Haha nah i don't work for Dirty Sanchez...that stupid ass mustache thingie, i've had Lyft riders tell me they are embarrassed of it, and reason they went to Uber...most don't want to be dropped off at a club with that gay stache...


----------



## Raider

And is this you KrisThuy? Stripe shirt, in awe of that cannon ?


----------



## KrisThuy

Raider said:


> And is this you KrisThuy? Stripe shirt, in awe of that cannon ?


nah i was the one that fired it towards ur but hole


----------



## NightRider

OK, I need to go wash my eyes out now. Such filth!


----------



## Tim In Cleveland

I think I just had a fake account last night. I get a ping from "King" and call to say I have arrived and a woman answers. She gets in the car with a guy and I realize I just gave her a ride on New Years Eve. Later, she introduces the guy as Terrell. So, neither are King? They stopped at Taco Bell and he's so drunk he keeps passing out. After I drop her off, he lays down in the back seat spilling food all over. When we get to his house, I have to pull him to a sitting position. Then he pukes on the door well, outside of car and rear floor even though I had given him a barf bag. He's so drunk, I escorted him up to the 6th floor to make sure he gets into his apartment.
Uber did give me a nice cleaning fee though.


----------



## Raider

You do that to a female rider and you might get charged with rape...i'd just push the ***** out of my car and take off


----------



## Duj

Britchiq said:


> She's probaby trying to use a bunch of different promo codes! It's super simple to use various credit cards, email addresses and phone numbers..... I'd do the same thing if I wasn't driving! It's free transportation


That's brilliant, I would totally love a sneaky pax like that.


----------



## Uber Kraus

Raider said:


> You do that to a female rider and you might get charged with rape...i'd just push the ***** out of my car and take off


At least call the cops to handle the situation and do the decent thing bro. Dumping some drunk girl on the sidewalk after a ride might still get you a visit from the state police later that night or the next morning&#8230;


----------



## Uber Kraus

TrafficSlayer said:


> I wonder how hard it would be to create multiple driver accounts.

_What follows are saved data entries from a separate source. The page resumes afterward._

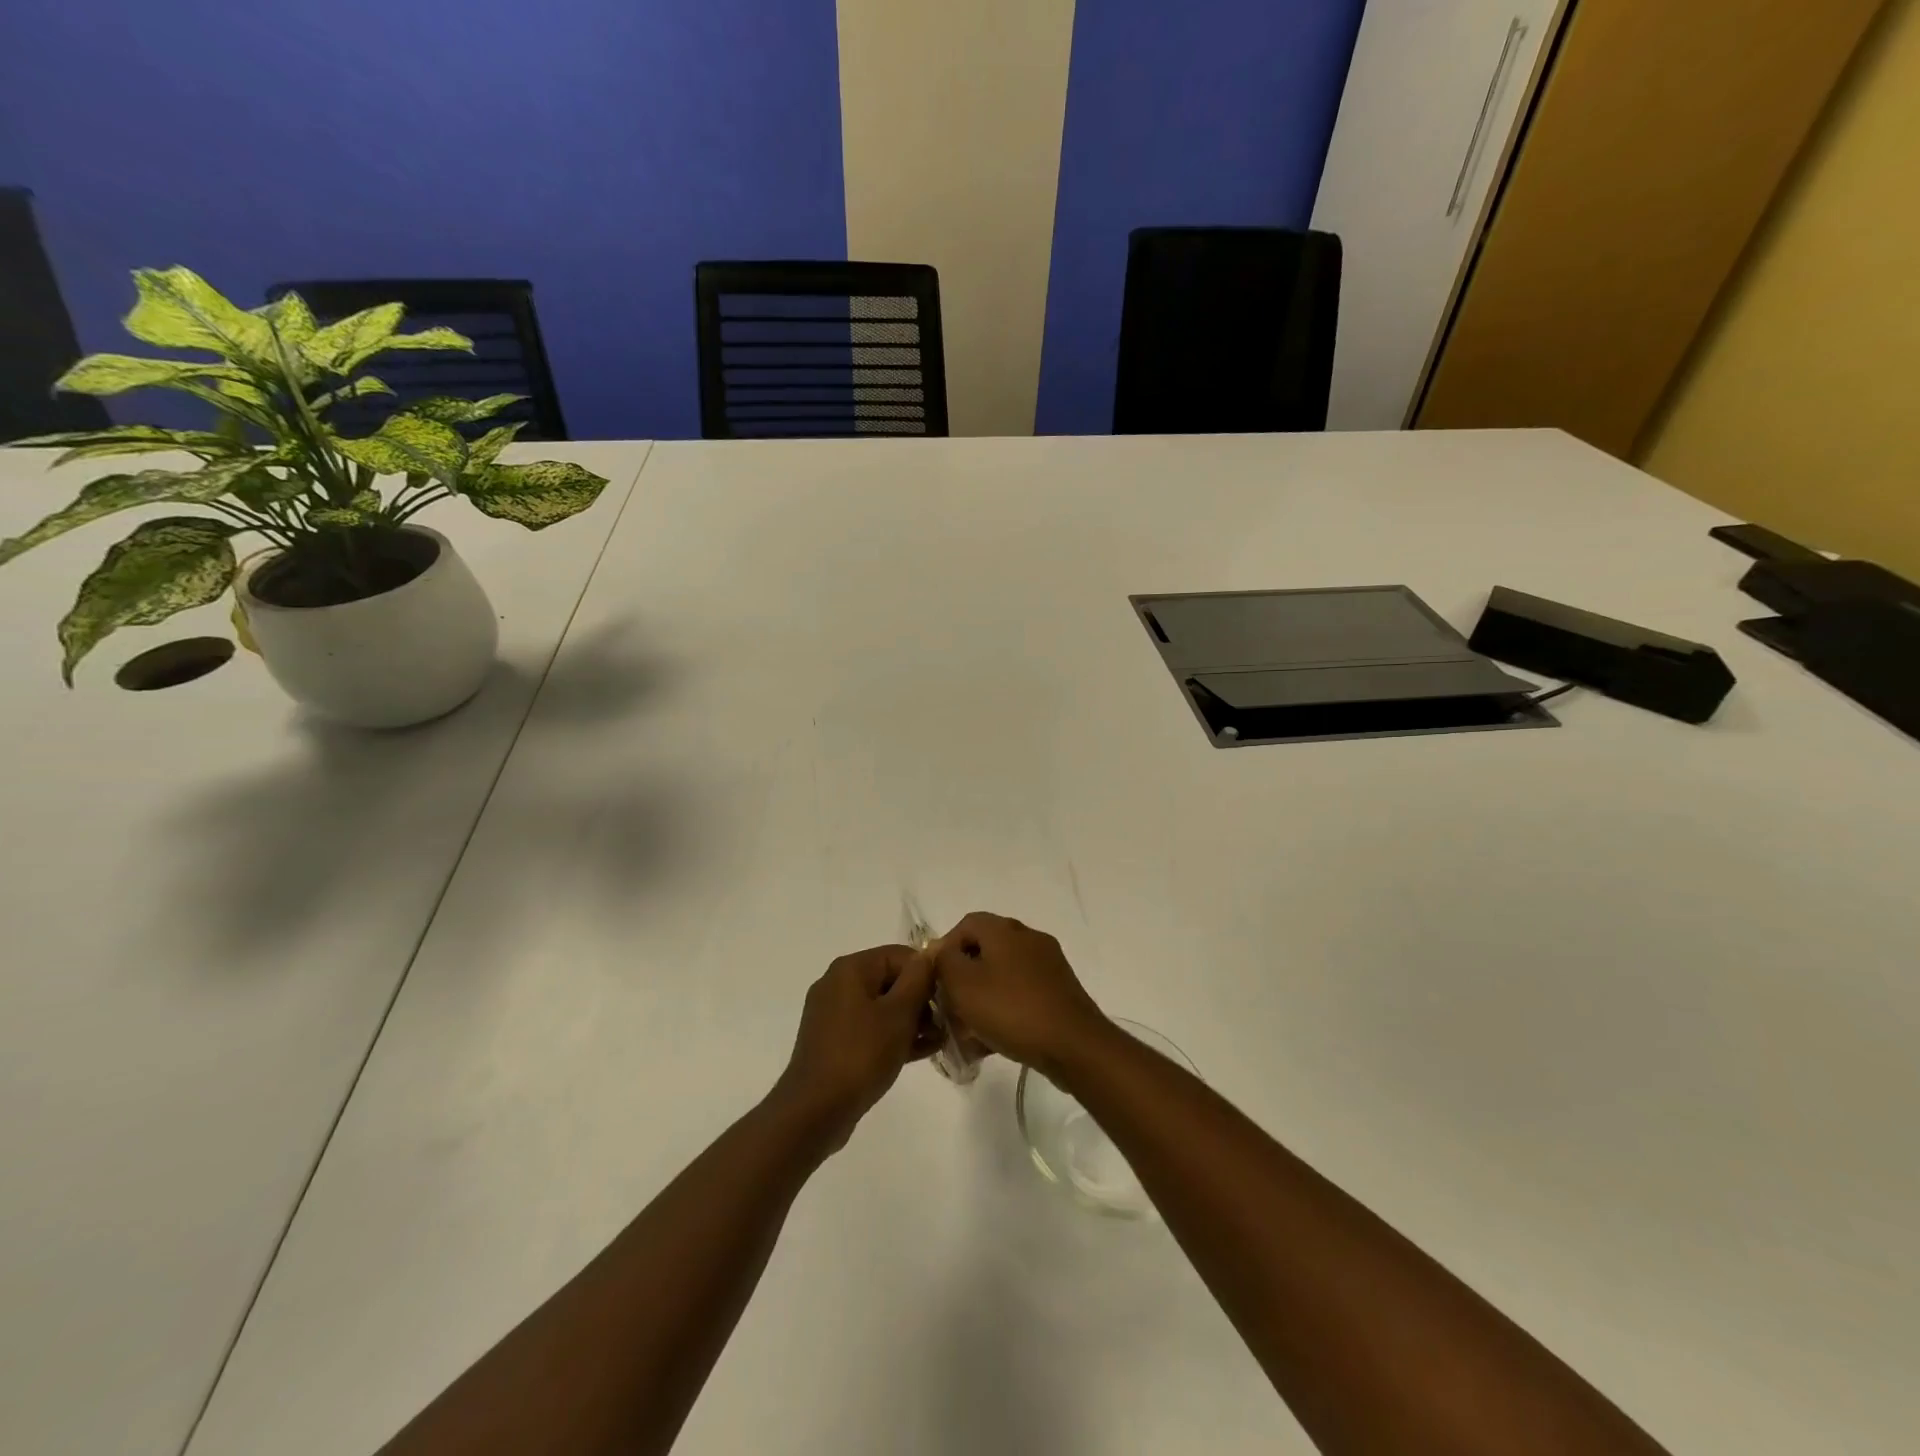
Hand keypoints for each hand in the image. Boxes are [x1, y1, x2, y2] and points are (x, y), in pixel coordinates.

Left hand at [772, 945, 936, 1151]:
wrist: (815, 1111)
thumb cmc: (861, 1054)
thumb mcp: (899, 1014)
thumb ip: (918, 979)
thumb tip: (929, 954)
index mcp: (851, 969)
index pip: (900, 955)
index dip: (927, 973)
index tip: (948, 998)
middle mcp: (838, 984)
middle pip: (891, 980)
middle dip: (922, 1000)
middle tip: (947, 1023)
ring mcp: (834, 1015)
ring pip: (883, 1007)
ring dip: (912, 1021)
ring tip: (940, 1040)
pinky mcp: (834, 1042)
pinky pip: (871, 1029)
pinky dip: (894, 1036)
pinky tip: (922, 1051)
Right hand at [927, 912, 1108, 1074]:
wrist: (1073, 1044)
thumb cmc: (1011, 1009)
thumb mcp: (963, 984)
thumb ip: (944, 961)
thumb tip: (941, 951)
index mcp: (1005, 929)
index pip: (966, 924)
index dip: (945, 949)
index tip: (936, 981)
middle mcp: (1028, 938)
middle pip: (984, 951)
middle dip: (963, 980)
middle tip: (950, 1009)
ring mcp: (1048, 964)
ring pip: (1002, 976)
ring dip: (982, 1000)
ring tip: (968, 1034)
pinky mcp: (1059, 990)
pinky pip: (1021, 994)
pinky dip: (1004, 1011)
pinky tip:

Do you have friends that can create a completely new identity for you? Including a past that a background check and look at? That kind of thing is very expensive to do


----------



## UberXTampa

Duj said:


> That's brilliant, I would totally love a sneaky pax like that.


One of my drop off in the hood admitted to doing something to ride free. I have no clue how, but she said she ahs been riding for free for months. to prevent being tracked to exact address, she drops off and gets picked up from different places each and every single time. from a Uber pax traffic perspective, this will look like a lot of riders from that community while in reality it is a few people cracking the code.


----------



## Duj

Uber should totally pay for product placement in the next James Bond film, where instead of passports, Bond has different Uber profiles


----------



## KGB7

If you have two phones, you can make money by driving your self around. 

Keep making new accounts and ping your self. Then use your own promo code each time.


----------



## UberXTampa

KGB7 said:


> If you have two phones, you can make money by driving your self around.
> 
> Keep making new accounts and ping your self. Then use your own promo code each time.


Crazy idea. I would like to hear a story of somebody able to do it for a long time.


----------



## KGB7

UberXTampa said:


> Crazy idea. I would like to hear a story of somebody able to do it for a long time.


Use the method to make up dead miles or when its slow, and no one will be the wiser.


----------